• Problem
The answer should hold only the line with "型の営業/インセンティブ制度あり" and each line after it through the last line of the material, exactly.

BEGIN Provided material

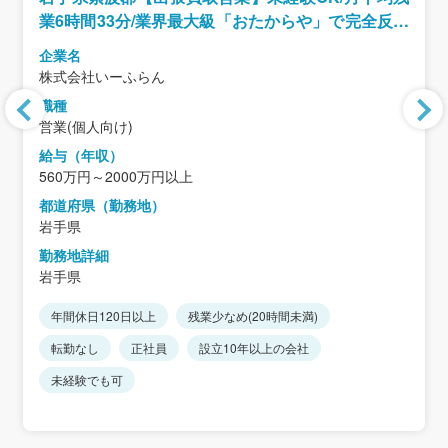
業6時間33分/業界最大級「おたからや」で完全反響
型の営業/インセンティブ制度あり
企業名
株式会社いーふらん
職種
営業(個人向け)
給与（年収）
560万円～2000万円以上
都道府県（勤務地）
岩手県
勤務地詳細
岩手県
年間休日120日以上
残業少なめ(20時間未満)
転勤なし
正社員
設立10年以上の会社
未経験でも可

END Provided material

• Response for this exercise
型の営業/インセンティブ制度あり
企業名
株式会社いーふらん
職種
営業(個人向け)
給与（年収）
560万円～2000万円以上
都道府県（勤務地）
岩手県
勤務地詳細
岩手県
年間休日120日以上
残業少なめ(20時間未満)
転勤なし
正社員
設立10年以上の会社
未経験でも可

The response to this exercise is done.